И вот этот язык – яркий пример такого спелл-арта. Но в других странах таким языком может служить русский. Английский таким языком служить не может, его, как правило, все знают.

–  У вас была юмористическая сценка про изречение древнегреческого философа Анаксимандра. Ее многие даже считают гениальной. Это получилось сознательно или случайно?

– Это сценка из философской комедии “Смех и грех”, он написана и сыграна вместе с Кириллом Боголюбовым. “Смех и грех” – своеобразный ремейк советских юмористов, в данном случае Мироновой и Менакера. Это муж и жена. Неожиданное переключение с бытовой грызни на философский диалог создает трансовый эффект. Заканчивается оно не просто изречением Анаксимандра о том, что вещи возвращаются туда же, откуда они пришли, потому что платят своеобразный штраф друг другу за нарушения (и действительно, эта мысль не лишена смысла, когда речь идет о бытовой семейной сценке), но в интерпретации, которую дает Хайдеггер, да еще и в переводе на русский язык Васильевой, она звучит куда сложнее.

Она звучит буквально так: “Из чего же происхождение есть вещей, туда же происходит и их пропадание вдоль употребления”.

Я очень долго думал о выражении “вдоль употребления”. Понятно, что имеется в виду “по ходу их употребления”, но переводчику нужно было написать “вдоль” для создания дополнительного оттенка смысла. И дальше говорится: “А именно они придают друг другу чин и тем самым также и угоду в преодолении бесчинства”. Эта фраза в конце звучит нарочито туманно и загадочно.

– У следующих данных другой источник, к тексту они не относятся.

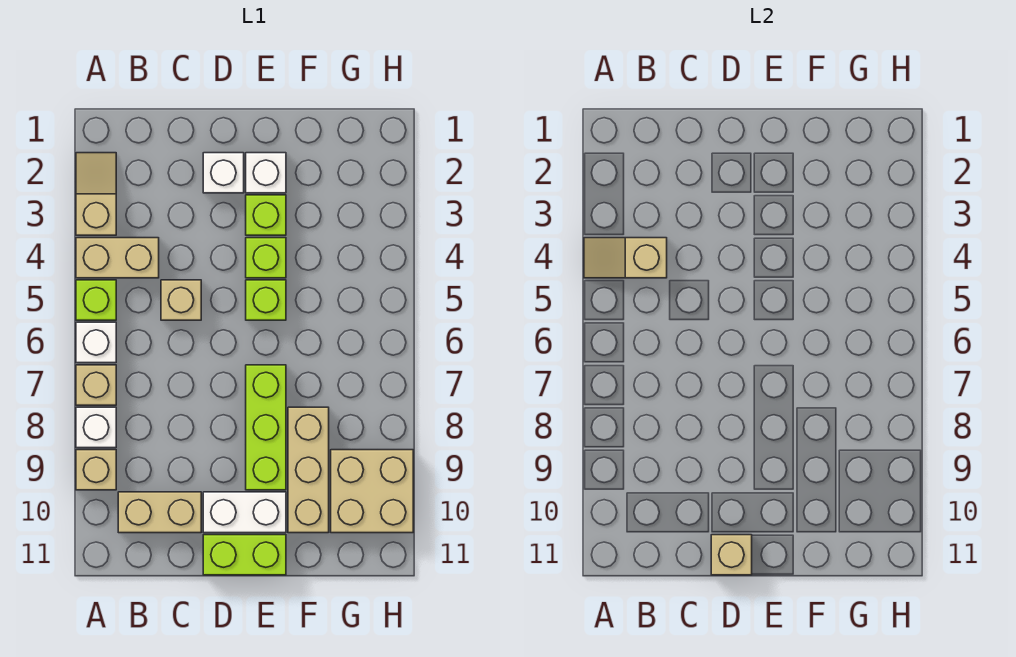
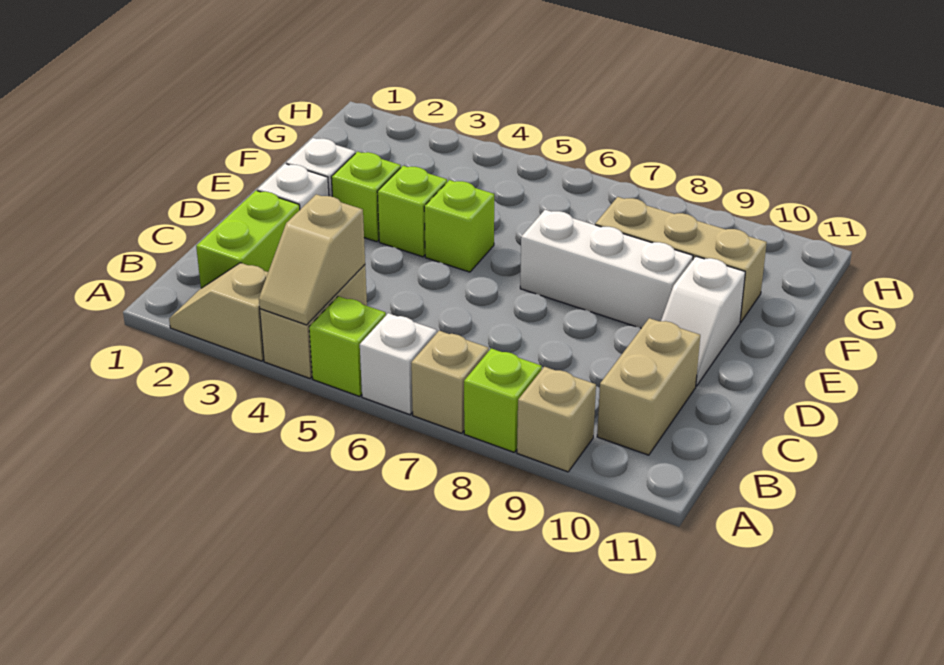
white 1x1 brick [76,407,116,448] -> lime 1x1 brick [464,348,542,452]
tan 1x1 brick [161,280,201,320] -> none
white 1x2 brick [203,492,286,533] -> white 1x2 slope [661,256,745,386]
lime 1x2 brick [203,535,286,575] -> lime 1x2 brick moved to [196,191,300,288]
tan 1x1 brick [711,535,752,575] -> none
lime 1x3 brick [246,365,286,490] -> white 1x3 brick [520,210,693,328]
tan 2x2 brick [331,450,413,533] -> none

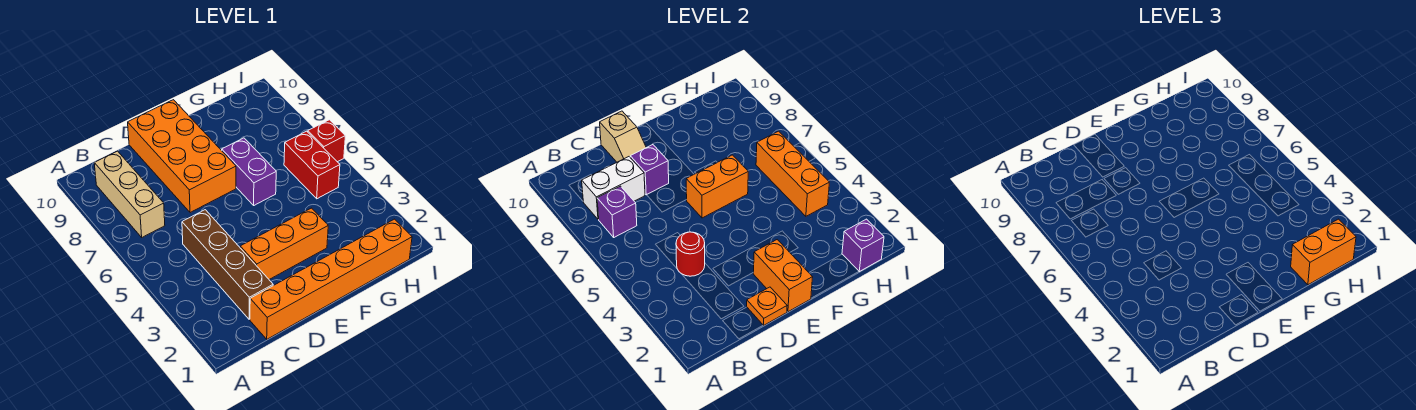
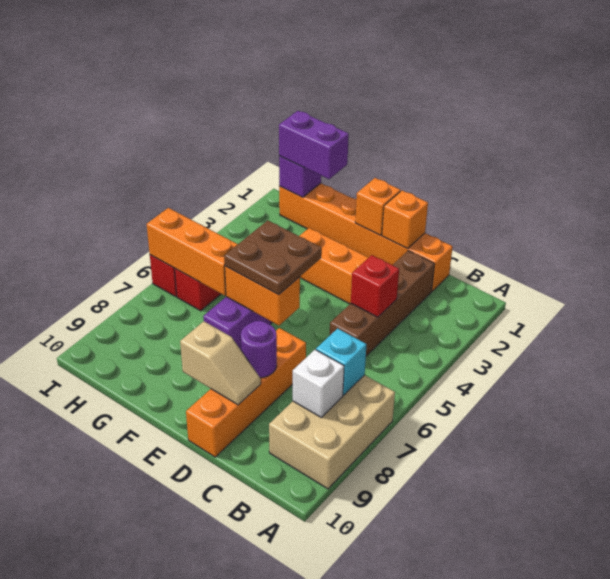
tan 1x3 brick [94,151,165,237] -> tan 2x3 brick [269,375,395,489]
purple 1x1 brick [597,186,637,237] -> cyan 1x1 brick [316,328,367,395]
white 1x2 brick [582,157,645,219] -> white 1x1 brick [293,350,344,417]
red 1x1 round brick [676,232,705,276] -> red 1x1 brick [351,255,399,317]
orange 1x1 plate [747,287,787,325] -> orange 1x1 brick [382,191,428,249]
orange 2x4 brick [128,100,236,213] -> orange 1x4 brick [186,328,306,457]
purple 1x1 brick [630,145,669,195] -> purple 1x1 round brick [241,321,277,378]
tan 1x2 slope [600,111,646,162] -> tan 1x2 slope turned to [180,321,261,405]
orange 1x2 brick [753,240,813,312] -> orange 1x1 brick [355,178,401,235]
none -> brown 2x2 plate [224,221,322,295]
orange 1x2 brick [1291,219,1356,285] -> purple 1x2 brick [279,111,349,179]
orange 1x3 brick [756,131,829,216] -> orange 1x3 brick turned to [147,208,238,296]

Я много лет не вспоминал эту цитату, но на этой неделе вспомнил, потому что у меня из одного московского кафе, причем довольно хорошего, по ошибке унесли пальто, так что я стал уходить без пальто. Вместо него достали другое, женское, которое было мне не впору. И потом все-таки принесли мое, когда я уже почти доехал до дому. Я вернулся в кафе и получил свое пальто назад. Вещь вернулась.